Il vit à Padoue depuis 1962. Une année
auparavant, muni d'une bourse du gouvernement tunisien,
il débarquait en France pour des études
supérieures. Survint alors la guerre de Bizerte.
Au lieu de Paris, ce fut Padoue.
Quarante-trois
ans ont passé depuis, Majid Al Houssi est, aujourd'hui,
l'un des membres les plus en vue de l'Université
de Venise. Ancien directeur du Centre interdépartements
des services linguistiques et directeur de l'Institut
des langues à l'Université d'Ancône
(Italie) jusqu'en octobre 1999, il a participé
à de nombreux colloques dans plusieurs pays d'Afrique,
d'Europe et d'Amérique. Il est, par ailleurs,
l'auteur de plusieurs ouvrages et articles scientifiques.
Son dernier roman, Une journée à Palerme,
vient juste de paraître.
Majid
Al Houssi n'a pas pour autant rompu avec son pays natal.
Grand Officier du mérite éducatif de la
République Tunisienne, il est actuellement consultant
pour la coopération interuniversitaire (Italie-Tunisie),
rattaché au cabinet du ministre de l'Enseignement
supérieur et de la Recherche scientifique et
technologique. La Presse est allée à sa
rencontre :
Parlez-nous
de votre dernier roman Une journée à Palerme.
Quelles en sont les grandes lignes ?
Tous
mes textes ne sont qu'un va-et-vient entre les deux
rives, les deux rives de la Méditerranée,
un dialogue continu entre la Tunisie et l'Italie. Cette
fois-ci, le voyage à Palerme est simplement un
intermède. J'ai voulu faire un pèlerinage
aux sources de la civilisation arabo-normande. Une journée
à Palerme, qui vient de paraître aux Editions
IDLivres, est l'histoire d'un jeune Tunisois qui débarque
dans cette ville et qui s'imagine y rencontrer un lexicographe
de renom, originaire de Kairouan, Ibn El Kattar, qui
a vécu à Palerme au Moyen Age. Il sera
son maître et son guide spirituel à travers
cette ville chargée où les rues, les places,
l'architecture gardent encore ce cachet de la civilisation
d'histoire. Une sorte de voyage dans une cité
devenue le centre de la Méditerranée où
les rues, les places, l'architecture gardent encore
ce cachet de la civilisation arabe. C'est aussi un voyage
à travers les arcanes de l'histoire et de la
civilisation arabo-normande.
Au-delà
de ce procédé qui vous permet de revaloriser
un des plus beaux moments de l'histoire de Palerme,
l'histoire arabo-normande, n'y a-t-il pas également
un appel pressant pour l'ouverture aux autres civilisations,
pour la tolérance ?
C'est
exact, j'ai voulu par ce livre revisiter l'histoire
arabe dans la sérénité. Il vient
à propos, car nous vivons un moment critique,
voire tragique. C'est un appel aux intellectuels arabes
puisqu'il s'agit de leur histoire, de leur patrimoine.

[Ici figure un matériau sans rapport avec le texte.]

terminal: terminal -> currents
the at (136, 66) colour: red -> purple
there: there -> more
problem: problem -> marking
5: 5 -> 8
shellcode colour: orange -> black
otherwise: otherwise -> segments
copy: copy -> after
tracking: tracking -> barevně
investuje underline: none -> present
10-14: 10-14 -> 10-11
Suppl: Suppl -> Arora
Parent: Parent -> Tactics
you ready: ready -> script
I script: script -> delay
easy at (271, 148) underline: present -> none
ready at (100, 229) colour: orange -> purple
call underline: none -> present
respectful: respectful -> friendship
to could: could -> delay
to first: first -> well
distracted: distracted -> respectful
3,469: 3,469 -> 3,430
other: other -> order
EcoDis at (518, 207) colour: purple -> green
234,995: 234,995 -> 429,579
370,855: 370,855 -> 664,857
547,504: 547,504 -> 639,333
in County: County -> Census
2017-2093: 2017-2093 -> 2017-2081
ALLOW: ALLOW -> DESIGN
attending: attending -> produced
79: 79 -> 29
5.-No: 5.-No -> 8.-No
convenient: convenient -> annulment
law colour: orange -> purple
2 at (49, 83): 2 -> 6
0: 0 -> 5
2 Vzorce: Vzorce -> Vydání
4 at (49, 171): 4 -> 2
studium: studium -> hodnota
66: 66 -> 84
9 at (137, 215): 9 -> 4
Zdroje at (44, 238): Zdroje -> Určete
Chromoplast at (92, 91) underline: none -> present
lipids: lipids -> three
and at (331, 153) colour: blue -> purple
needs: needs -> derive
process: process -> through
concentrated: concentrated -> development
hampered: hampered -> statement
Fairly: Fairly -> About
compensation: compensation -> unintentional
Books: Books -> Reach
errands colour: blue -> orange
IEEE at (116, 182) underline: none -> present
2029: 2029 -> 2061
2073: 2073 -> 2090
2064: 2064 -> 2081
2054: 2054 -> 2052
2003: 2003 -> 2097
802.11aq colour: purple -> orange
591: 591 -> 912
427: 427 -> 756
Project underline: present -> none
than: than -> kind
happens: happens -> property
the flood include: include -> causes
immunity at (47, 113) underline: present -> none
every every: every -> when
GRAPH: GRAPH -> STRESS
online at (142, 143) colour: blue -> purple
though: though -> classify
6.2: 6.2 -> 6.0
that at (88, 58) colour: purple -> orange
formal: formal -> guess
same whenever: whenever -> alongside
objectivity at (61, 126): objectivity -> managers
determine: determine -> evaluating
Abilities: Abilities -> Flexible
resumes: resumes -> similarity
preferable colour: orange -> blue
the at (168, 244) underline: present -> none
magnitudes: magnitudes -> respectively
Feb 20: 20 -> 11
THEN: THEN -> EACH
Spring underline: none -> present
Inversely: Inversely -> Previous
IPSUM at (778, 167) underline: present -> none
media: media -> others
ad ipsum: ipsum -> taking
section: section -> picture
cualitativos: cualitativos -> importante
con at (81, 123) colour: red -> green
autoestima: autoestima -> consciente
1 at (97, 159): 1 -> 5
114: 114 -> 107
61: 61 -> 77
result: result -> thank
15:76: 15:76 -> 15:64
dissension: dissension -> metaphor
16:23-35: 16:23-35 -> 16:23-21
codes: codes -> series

C'est également un appel aux intellectuels occidentaux
qui continuent à vouloir créer un ennemi
qui n'existe pas. Les racines de l'Europe ne sont pas
seulement judéo-chrétiennes, elles sont
également arabo-musulmanes. Cette histoire de
Palerme est fascinante car, pour la première
fois, un peuple du Nord, chrétien, se plie à
la beauté, à la splendeur de la civilisation
musulmane. Les vainqueurs , c'est-à-dire les
Normands, sont devenus, en quelque sorte, les vaincus
dans la mesure où ils ont adopté spontanément
la langue et la civilisation arabes. L'empereur Frédéric
II maîtrisait parfaitement l'arabe ; c'est en
cette langue qu'il correspondait avec le monde arabe;
on frappait la monnaie en trois langues, le grec, le
latin et l'arabe. L'Islam était tolérant
et cherchait le dialogue. Donc détruire toutes
ces racines, c'est presque l'autogénocide.
Espérons
que ce livre aura le même succès que le
célèbre Lettere contro la guerra (Lettres
contre la guerre) de Tizziano Terzani, écrit,
on s'en souvient, au début de 2002 en réponse
à l'ouvrage acerbe contre l'Islam d'Oriana Fallaci,
Ràbbia e Orgoglio (Rage et Orgueil), paru quelques
semaines plus tôt.
R.D.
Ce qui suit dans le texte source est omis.